Never display a handgun to gain "leverage" in an argument. Threatening someone verbally while possessing a handgun, even licensed, will land you in jail for three years. Even if the gun is broken or you don't have bullets, you will receive the mandatory three-year sentence if convicted. The law does not allow any possibility of getting out of jail early.If you see someone who is being attacked, you can use deadly force to defend him/her if the circumstances would justify that person's use of deadly force in his/her own defense. In other words, you "stand in the shoes" of the person being attacked.
A license to carry a concealed weapon does not make you a free-lance policeman. But, as stated earlier, deadly force is justified if you are trying to prevent the imminent commission of a forcible felony. The use of deadly force must be absolutely necessary to prevent the crime. Also, if the criminal runs away, you cannot use deadly force to stop him, because you would no longer be "preventing" a crime. If use of deadly force is not necessary, or you use deadly force after the crime has stopped, you could be convicted of manslaughter.
You can read the whole thing here. and I suggest that you do.
So did Martin knock Zimmerman to the ground, bloodying his nose -- and if so is that justification for shooting him? Does the fact that Zimmerman initiated the conflict matter? Did shooting constitute the only hope Zimmerman had of survival? Does the Castle Doctrine apply here. My answer to all these questions is an emphatic no and I think we have to stop marching in the street and stifle the lemming-like group think and take this matter to court. You don't accomplish anything by trying someone by the laws of mob rule.
It may be difficult at this point to convict Zimmerman, but perhaps not so difficult to find that the Sanford Police violated the victim's civil rights by denying him the protection of the law, which after all, side with the party being pursued.

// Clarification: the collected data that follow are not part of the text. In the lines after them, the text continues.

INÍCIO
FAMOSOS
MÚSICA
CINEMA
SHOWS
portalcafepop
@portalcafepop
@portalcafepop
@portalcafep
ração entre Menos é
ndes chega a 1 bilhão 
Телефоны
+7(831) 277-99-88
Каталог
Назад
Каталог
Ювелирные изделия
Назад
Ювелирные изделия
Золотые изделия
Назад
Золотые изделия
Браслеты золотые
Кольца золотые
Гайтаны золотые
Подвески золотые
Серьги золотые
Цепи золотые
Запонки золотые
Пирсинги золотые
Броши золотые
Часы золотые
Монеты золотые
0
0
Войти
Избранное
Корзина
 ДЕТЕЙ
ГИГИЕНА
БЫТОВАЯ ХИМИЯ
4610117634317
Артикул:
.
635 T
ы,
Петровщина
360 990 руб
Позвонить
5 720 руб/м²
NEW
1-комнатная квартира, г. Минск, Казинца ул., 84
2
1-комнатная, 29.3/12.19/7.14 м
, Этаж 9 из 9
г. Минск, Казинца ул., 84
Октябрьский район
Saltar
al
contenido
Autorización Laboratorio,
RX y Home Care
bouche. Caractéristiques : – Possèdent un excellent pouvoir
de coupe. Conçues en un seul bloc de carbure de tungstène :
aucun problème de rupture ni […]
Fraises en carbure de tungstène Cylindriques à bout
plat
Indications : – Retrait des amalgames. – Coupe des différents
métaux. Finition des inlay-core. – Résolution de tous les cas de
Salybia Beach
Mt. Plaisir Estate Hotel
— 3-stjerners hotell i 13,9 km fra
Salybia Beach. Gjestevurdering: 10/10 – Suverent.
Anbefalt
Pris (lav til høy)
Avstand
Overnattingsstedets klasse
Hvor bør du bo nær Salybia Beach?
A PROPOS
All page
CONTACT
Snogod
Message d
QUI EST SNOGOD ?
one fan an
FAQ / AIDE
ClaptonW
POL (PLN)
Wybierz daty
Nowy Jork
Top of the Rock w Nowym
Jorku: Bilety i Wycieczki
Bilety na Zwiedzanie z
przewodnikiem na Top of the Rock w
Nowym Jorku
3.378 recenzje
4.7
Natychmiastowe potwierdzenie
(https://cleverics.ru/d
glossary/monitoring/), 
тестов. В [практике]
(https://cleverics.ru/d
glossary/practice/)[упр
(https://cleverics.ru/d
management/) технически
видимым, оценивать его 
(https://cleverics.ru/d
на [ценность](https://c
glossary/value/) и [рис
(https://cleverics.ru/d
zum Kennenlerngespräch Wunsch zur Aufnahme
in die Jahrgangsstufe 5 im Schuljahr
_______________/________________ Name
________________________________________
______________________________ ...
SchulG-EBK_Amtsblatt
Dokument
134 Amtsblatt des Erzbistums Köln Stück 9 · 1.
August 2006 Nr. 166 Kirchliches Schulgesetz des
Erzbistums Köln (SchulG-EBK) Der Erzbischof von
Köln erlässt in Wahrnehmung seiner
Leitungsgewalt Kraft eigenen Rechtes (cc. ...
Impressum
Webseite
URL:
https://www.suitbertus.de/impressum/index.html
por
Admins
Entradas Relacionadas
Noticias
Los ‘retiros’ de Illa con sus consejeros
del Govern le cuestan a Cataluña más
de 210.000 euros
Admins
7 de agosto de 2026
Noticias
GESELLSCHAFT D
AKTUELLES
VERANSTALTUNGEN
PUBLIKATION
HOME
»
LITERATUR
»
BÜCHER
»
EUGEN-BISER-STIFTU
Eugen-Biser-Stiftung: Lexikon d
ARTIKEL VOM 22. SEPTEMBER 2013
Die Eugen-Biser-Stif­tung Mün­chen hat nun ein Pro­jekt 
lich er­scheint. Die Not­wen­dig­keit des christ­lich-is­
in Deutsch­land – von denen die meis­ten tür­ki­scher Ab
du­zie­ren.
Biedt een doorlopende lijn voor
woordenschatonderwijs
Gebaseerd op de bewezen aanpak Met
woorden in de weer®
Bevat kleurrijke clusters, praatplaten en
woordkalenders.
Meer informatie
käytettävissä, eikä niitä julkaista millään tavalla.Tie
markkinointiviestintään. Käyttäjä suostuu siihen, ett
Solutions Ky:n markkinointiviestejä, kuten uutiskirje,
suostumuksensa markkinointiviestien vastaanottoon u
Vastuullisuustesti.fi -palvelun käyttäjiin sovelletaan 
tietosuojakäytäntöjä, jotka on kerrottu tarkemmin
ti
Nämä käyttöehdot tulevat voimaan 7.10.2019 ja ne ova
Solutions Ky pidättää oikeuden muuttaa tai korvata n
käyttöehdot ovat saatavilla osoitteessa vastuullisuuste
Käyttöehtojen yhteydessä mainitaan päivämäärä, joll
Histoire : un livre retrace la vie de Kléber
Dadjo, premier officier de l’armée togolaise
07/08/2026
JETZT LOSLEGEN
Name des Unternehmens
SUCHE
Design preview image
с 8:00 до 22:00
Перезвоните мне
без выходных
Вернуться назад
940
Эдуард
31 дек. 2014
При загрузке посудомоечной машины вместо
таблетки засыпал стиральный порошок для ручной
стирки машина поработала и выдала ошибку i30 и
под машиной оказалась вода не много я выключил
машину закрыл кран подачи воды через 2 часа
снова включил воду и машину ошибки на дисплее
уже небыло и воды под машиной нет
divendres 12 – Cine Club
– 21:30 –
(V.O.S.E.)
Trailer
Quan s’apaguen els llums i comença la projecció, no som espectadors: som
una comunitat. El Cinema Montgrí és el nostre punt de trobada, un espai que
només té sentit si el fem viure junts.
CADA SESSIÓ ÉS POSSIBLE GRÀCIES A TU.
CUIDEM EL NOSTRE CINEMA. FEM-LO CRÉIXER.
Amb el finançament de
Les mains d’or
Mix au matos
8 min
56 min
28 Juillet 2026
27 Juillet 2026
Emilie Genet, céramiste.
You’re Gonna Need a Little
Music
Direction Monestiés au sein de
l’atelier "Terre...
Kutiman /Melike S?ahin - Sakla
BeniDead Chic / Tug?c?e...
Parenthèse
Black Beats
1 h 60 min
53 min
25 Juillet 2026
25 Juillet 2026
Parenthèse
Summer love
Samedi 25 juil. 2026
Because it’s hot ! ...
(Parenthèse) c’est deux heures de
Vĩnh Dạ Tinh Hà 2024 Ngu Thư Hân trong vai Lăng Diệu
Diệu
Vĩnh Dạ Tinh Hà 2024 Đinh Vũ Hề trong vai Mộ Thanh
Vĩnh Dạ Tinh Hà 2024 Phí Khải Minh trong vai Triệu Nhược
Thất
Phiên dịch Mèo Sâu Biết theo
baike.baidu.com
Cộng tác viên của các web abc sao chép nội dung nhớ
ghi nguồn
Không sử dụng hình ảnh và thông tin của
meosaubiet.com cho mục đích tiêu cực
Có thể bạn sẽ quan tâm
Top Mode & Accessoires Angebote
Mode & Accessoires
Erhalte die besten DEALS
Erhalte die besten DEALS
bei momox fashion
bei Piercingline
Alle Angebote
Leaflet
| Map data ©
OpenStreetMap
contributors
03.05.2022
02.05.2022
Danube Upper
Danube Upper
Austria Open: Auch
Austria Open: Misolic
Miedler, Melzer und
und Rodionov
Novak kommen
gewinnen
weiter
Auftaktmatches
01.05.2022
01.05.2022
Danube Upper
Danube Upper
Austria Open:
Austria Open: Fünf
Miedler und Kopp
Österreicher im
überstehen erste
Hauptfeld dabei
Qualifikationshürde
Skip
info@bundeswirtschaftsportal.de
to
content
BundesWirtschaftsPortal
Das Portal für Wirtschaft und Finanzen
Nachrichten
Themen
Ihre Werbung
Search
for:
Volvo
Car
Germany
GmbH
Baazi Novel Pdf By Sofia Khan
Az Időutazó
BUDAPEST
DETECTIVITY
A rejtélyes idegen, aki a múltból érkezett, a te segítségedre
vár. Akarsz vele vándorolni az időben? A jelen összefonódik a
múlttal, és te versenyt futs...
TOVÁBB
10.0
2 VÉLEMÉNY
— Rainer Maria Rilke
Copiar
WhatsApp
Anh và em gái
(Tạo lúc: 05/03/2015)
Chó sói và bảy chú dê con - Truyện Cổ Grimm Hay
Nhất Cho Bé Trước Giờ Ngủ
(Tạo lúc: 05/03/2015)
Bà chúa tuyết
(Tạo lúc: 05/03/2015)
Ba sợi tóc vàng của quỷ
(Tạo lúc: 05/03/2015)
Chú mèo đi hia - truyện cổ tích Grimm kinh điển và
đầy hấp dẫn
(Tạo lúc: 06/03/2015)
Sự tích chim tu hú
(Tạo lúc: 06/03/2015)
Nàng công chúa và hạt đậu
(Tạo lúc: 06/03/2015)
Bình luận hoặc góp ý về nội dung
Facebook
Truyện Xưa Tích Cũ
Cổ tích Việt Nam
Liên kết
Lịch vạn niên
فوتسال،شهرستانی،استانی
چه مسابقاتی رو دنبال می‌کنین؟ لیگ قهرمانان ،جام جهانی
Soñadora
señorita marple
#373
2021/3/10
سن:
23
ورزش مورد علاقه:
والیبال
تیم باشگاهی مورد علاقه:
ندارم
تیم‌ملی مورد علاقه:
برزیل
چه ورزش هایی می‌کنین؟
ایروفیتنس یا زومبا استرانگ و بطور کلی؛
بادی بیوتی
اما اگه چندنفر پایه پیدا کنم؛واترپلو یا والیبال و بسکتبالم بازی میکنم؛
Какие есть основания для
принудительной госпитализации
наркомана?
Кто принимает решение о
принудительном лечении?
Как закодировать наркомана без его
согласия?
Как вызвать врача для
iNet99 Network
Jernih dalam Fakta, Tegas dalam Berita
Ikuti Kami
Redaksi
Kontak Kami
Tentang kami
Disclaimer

But no matter what happens, Liberals are going to be suspicious of what I see as a basic human right and an affirmation that the small and weak and young and disadvantaged should not be subject to the size and strength and aggression of the strong and numerous. Media businesses like CNN are going to continue to sneak in insinuations like:
Florida's "stand your ground" deadly force law prohibited them from making an arrest.
The law allows the use of deadly force anywhere a person feels a reasonable fear of death or serious injury, and has been cited in a rising number of justifiable homicide cases in Florida.
even if Zimmerman wasn't standing his ground and any fear he had wasn't reasonable and the law requires that there be a real threat, not the feeling of angst. He was chasing someone, someone who had a right to be where he was and without any right to do so and those "justifiable homicides" include a large number of homeowners that otherwise would be dead and without benefit of public rallies and rhetoric damning the law that saved their lives.